Reply
Explorer
Posts: 17
Registered: ‎09-09-2014

Hadoop tool(s) for weekly file transfer - Flume?

Dear Friends

 

I need to transfer files 2-5 GB (in different directories). 

  1. Can I use Flume? 
  2. If not, any other Hadoop tool available? Is there a recommended tool/best practices?
  3. Is it possibile to automate each file transfer flume job (schedule it weekly directly or use other tool)
  4. Can I set up Flume (or any other job scheduling tool which runs Flume job) the way that I get notified (preferably by email) if an specific file transfer job failed?

 

Any help/ link much appreciated.

 

Thanks much in advance and please let me know if you need more info.

 

Kind regards

Andy

 

Cloudera Employee
Posts: 26
Registered: ‎07-08-2013

Re: Hadoop tool(s) for weekly file transfer - Flume?

Flume is a great tool for transferring records from large files, but not large files themselves. For example, if your files are CSV or some other format that has a single record per line, then Flume will be able to handle that just fine. If you need to send the files as-is, then Flume isn't a good fit.

If you need to send the files as-is, I'd recommend checking out Apache NiFi (http://nifi.incubator.apache.org) which is in the ASF incubator.

-Joey
Highlighted
Cloudera Employee
Posts: 40
Registered: ‎01-07-2019

Re: Hadoop tool(s) for weekly file transfer - Flume?

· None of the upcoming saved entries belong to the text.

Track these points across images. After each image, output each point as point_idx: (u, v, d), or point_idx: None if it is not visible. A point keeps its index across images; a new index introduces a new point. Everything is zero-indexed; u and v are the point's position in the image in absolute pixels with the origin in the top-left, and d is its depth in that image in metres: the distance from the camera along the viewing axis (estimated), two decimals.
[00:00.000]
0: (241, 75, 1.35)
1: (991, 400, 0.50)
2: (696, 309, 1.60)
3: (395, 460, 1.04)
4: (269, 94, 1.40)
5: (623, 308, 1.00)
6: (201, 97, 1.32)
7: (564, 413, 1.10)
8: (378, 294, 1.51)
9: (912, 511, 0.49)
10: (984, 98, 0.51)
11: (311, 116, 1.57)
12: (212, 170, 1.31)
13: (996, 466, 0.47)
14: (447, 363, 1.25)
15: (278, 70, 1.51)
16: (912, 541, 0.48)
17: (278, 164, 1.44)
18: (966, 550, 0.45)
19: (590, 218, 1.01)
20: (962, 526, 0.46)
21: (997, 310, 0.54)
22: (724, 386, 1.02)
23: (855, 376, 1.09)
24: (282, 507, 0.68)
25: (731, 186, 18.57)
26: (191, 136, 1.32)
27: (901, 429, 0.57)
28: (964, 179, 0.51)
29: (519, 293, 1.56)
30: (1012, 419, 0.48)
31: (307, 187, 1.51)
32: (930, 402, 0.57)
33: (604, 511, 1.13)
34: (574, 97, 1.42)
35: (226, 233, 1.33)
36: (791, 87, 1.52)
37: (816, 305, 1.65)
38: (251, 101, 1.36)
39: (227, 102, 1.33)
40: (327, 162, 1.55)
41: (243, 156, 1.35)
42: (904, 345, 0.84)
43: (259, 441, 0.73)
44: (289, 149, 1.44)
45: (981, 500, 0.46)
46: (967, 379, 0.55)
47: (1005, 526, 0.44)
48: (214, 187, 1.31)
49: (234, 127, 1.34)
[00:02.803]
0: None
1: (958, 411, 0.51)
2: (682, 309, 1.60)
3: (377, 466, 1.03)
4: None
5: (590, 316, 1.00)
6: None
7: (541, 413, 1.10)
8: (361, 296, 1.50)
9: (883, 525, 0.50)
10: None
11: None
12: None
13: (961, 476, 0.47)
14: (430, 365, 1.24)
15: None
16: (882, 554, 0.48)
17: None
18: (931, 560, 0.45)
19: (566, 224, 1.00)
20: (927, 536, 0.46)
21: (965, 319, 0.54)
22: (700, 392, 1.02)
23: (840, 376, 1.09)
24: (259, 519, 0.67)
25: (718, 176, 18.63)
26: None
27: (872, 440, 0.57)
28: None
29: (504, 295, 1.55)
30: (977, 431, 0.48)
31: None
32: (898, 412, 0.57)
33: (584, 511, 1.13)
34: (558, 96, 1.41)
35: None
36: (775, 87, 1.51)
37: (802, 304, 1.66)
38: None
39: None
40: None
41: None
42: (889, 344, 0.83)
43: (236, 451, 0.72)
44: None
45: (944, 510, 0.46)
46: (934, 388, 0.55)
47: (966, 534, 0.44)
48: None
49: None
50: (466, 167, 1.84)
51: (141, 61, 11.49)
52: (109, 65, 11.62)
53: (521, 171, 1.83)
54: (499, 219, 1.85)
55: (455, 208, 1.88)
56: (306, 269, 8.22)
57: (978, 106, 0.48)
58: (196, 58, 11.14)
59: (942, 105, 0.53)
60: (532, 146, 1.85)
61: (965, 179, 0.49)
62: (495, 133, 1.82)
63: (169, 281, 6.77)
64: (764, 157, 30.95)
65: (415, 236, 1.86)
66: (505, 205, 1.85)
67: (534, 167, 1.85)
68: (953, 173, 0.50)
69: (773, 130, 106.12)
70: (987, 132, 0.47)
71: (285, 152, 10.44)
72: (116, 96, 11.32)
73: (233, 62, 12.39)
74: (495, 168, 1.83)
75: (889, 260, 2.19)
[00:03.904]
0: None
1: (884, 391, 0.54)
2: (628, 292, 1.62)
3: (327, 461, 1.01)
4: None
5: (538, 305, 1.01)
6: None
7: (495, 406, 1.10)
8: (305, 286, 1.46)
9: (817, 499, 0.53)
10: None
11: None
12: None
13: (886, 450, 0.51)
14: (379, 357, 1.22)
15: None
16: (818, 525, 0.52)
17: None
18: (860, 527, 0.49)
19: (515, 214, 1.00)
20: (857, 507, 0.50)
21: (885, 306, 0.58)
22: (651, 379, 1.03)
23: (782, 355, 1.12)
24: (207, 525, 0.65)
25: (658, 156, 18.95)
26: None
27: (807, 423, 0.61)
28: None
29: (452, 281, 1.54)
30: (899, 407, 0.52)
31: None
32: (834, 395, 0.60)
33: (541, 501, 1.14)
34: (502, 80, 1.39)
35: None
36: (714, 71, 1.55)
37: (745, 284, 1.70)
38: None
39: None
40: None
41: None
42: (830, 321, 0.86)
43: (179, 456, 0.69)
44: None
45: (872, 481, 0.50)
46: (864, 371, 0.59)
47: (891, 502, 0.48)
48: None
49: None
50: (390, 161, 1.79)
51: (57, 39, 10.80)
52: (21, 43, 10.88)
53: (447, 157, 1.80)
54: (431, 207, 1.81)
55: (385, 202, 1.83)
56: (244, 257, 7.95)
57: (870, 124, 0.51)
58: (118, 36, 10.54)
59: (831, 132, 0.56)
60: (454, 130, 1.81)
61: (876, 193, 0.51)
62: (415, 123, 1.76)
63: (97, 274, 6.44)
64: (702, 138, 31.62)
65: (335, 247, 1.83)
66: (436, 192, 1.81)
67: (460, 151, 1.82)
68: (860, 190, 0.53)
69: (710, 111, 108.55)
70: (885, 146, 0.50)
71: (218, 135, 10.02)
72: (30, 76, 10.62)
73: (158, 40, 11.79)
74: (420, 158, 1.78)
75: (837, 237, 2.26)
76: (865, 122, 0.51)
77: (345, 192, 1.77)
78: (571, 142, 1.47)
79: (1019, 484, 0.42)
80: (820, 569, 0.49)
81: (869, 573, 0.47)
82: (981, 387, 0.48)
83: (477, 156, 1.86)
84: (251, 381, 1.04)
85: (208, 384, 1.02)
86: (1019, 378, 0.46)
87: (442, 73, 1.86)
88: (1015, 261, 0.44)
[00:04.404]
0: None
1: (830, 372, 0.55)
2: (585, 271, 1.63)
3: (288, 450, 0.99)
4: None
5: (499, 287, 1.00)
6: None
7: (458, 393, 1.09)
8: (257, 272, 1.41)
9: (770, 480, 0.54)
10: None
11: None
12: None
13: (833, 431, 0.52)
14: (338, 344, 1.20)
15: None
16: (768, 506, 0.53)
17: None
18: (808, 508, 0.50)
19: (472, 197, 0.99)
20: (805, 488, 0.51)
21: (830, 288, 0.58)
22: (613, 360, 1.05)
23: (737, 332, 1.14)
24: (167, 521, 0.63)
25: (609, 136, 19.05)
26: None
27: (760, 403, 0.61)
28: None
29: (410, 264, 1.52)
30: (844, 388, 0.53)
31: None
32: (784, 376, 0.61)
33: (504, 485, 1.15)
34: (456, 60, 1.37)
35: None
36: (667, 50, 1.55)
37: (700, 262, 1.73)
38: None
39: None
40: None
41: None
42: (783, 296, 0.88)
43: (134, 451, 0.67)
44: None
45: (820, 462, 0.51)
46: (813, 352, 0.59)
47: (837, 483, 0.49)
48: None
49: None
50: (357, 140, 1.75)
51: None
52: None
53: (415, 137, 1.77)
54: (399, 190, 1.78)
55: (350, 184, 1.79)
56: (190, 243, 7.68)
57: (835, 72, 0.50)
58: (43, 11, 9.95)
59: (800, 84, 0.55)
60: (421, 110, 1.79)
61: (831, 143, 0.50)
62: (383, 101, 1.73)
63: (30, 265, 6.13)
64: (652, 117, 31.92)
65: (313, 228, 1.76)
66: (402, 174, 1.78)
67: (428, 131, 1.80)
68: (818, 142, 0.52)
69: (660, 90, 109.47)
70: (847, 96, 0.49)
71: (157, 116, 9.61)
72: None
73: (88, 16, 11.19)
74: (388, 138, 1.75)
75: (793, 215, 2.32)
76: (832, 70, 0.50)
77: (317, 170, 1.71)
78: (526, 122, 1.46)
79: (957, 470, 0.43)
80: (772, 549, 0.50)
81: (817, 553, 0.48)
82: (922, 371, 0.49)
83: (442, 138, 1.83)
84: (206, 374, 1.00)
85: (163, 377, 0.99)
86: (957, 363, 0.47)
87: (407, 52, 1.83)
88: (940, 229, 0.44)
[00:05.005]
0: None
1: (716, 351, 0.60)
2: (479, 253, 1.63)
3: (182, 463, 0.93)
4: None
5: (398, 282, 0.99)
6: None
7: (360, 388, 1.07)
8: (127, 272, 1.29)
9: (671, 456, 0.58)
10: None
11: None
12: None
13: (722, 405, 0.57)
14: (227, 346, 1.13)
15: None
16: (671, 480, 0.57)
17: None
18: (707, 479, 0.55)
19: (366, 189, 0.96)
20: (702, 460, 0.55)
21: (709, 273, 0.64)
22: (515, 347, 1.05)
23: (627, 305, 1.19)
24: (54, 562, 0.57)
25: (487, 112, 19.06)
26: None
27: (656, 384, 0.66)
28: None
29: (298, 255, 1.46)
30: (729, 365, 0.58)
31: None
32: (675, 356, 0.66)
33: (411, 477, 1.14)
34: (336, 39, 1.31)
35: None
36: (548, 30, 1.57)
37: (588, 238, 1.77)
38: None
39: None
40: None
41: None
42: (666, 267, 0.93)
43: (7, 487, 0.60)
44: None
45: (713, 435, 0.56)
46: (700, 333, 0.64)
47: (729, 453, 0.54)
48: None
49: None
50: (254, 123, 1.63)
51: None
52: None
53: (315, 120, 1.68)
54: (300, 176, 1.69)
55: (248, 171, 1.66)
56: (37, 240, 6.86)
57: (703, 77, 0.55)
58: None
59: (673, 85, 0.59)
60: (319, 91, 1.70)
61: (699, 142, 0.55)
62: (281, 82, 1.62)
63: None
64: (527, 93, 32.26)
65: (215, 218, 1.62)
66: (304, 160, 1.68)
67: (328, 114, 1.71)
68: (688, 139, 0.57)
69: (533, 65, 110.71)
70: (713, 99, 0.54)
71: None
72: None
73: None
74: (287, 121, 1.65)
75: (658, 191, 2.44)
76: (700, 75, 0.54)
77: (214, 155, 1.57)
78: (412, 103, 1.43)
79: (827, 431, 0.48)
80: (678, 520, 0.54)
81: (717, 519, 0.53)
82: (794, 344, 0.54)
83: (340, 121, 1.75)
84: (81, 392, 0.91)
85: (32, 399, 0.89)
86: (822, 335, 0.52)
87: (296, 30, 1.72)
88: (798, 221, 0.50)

Since the question was asked, the situation has changed. As soon as Hortonworks and Cloudera merged, NiFi became supported by Cloudera.

 

Shortly after the integrations with CDH were also completed, so that NiFi is now a fully supported and integrated component.

 

Hence the exisint answer already points you in the right direction: NiFi is likely the best fit for solving these usecases.